The energy titan reported an underlying replacement cost profit of $3.2 billion this morning, fueled by higher realized margins and the Hormuz blockade…
Upstream plant reliability hit 95.7%, while stronger midstream performance helped offset the impact of regional disruptions in the Middle East…
Reported profit for the quarter hit $3.8 billion, a massive swing from the $3.4 billion loss recorded in the previous quarter…
Investors are piling into the stock as BP benefits from the “rising price environment,” with Brent crude still hovering near wartime highs…
The energy crisis is a gold mine for the firms that can actually navigate the naval blockades.
32% effective tax rates haven’t stopped BP from minting billions while the rest of the world pays $4.40 at the pump.
If the Strait stays closed, BP’s “exceptional trading” becomes the new baseline for 2026.

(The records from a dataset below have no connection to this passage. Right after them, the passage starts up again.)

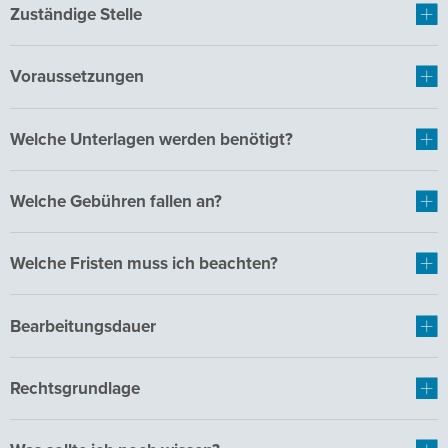
Zuständige Stelle
Voraussetzungen
Welche Unterlagen werden benötigt?
Welche Gebühren fallen an?
Welche Fristen muss ich beachten?
Bearbeitungsdauer
Rechtsgrundlage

Profit rebounds as BP (NYSE: BP) Q1 2026 earnings hit $3.8B
“BP reported a strong first quarter 2026, with profit attributable to shareholders of $3.8 billion, compared with a $3.4 billion loss in the prior quarter and $0.7 billion a year earlier.
Underlying replacement cost profit rose to $3.2 billion, more than double the prior year, driven by exceptional oil trading, higher refining margins and steady upstream production of 2,339 mboe/d. Operating cash flow was $2.9 billion after a sizeable $6.0 billion working capital build tied to rising prices and seasonal inventory.
Net debt increased to $25.3 billion, while BP maintained its quarterly dividend at 8.320 cents per share and reiterated 2026 capital expenditure of $13–13.5 billion. The company plans to cut hybrid bond capital by $4.3 billion and has agreed divestments including the Gelsenkirchen refinery and a $6 billion Castrol transaction.”